INPUT FOR THIS TASK below:
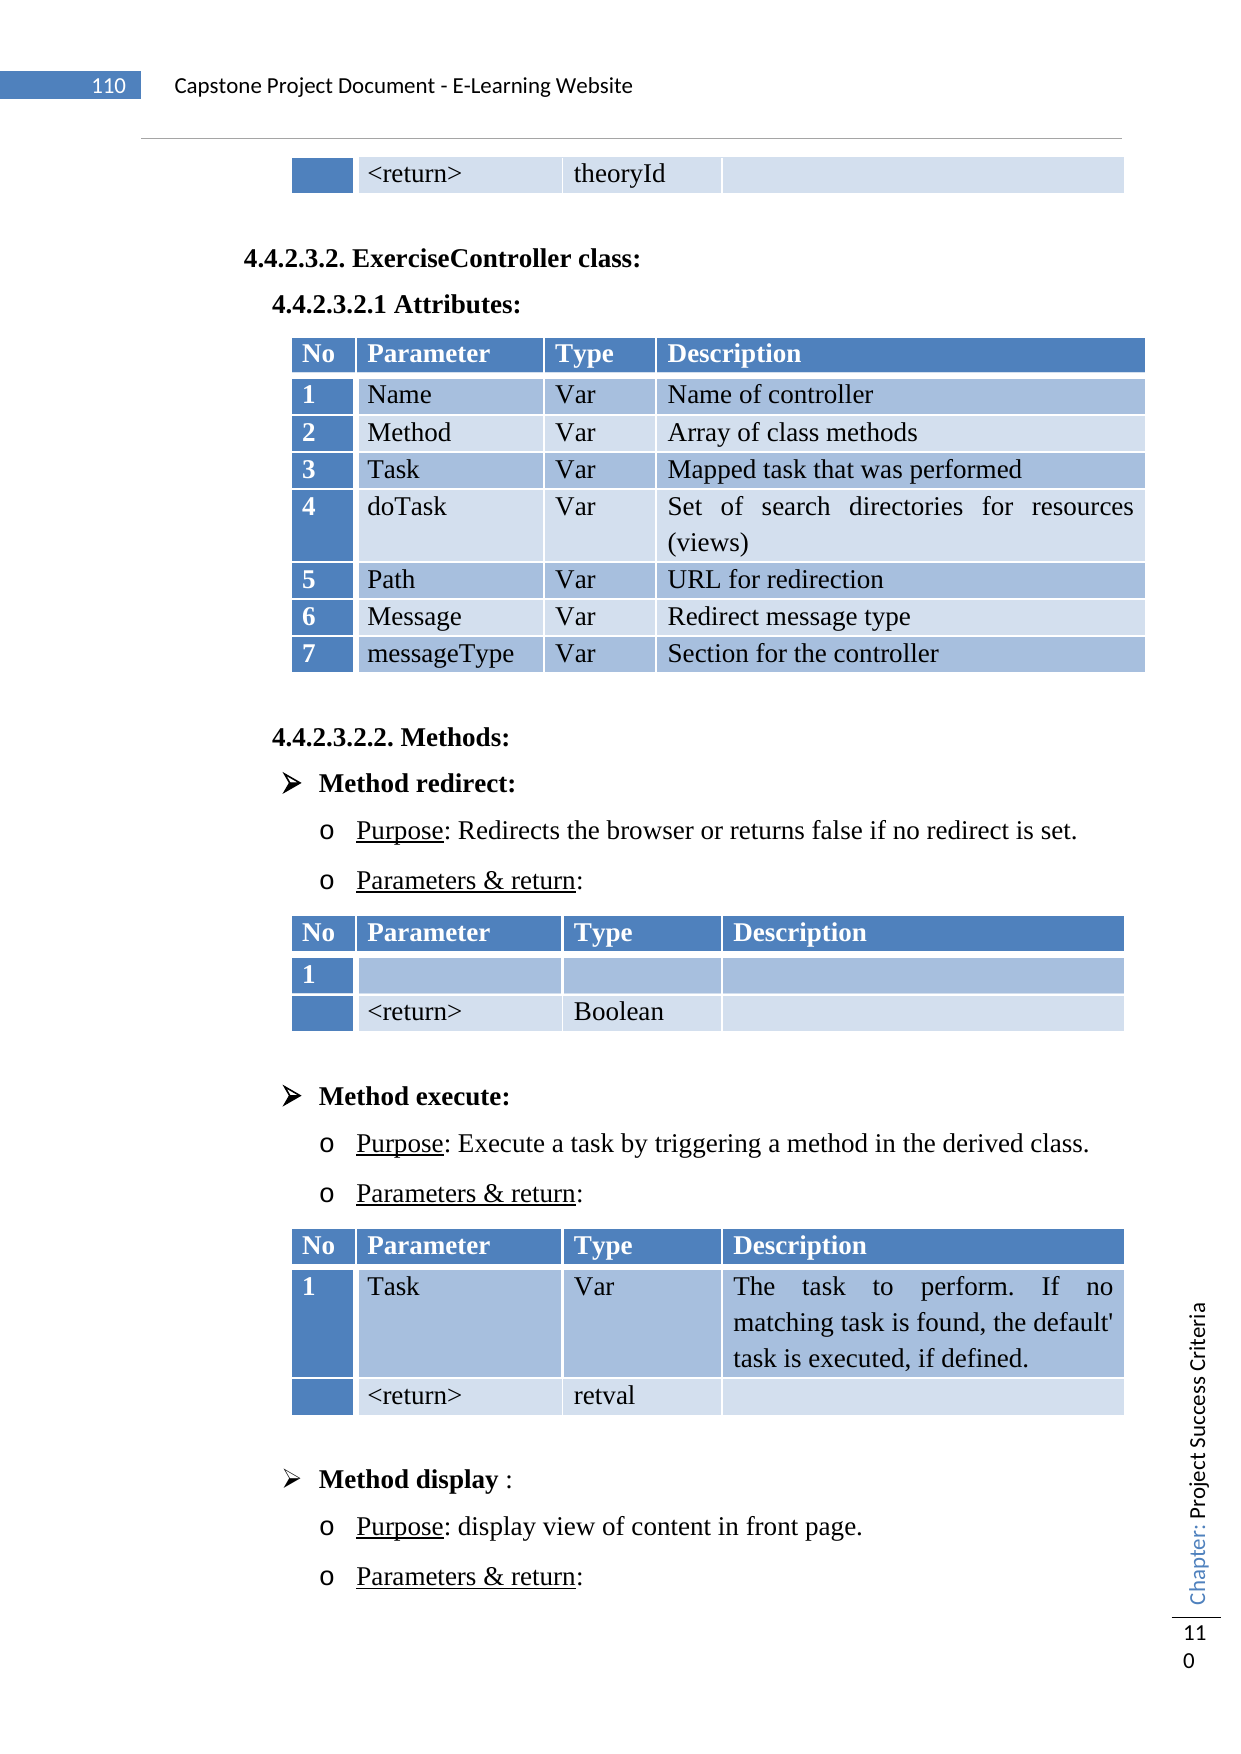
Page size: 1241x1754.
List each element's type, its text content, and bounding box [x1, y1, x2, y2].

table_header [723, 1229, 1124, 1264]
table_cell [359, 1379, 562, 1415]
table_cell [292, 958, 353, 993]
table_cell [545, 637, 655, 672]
list Purpose: Execute a task by triggering a method in the derived class. [319, 1127, 1122, 1160]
End of INPUT FOR THIS TASK.
PROBLEM TO WORK ON: Could you return the listing above exactly, minus its pictures?

ANSWER TO THIS TASK:
Page size: 1241x1754.
List each element's type, its text content, and bounding box [x1, y1, x2, y2].

table_header [723, 1229, 1124, 1264]
table_cell [359, 1379, 562, 1415]
table_cell [292, 958, 353, 993]
table_cell [545, 637, 655, 672]
list Purpose: Execute a task by triggering a method in the derived class. [319, 1127, 1122, 1160]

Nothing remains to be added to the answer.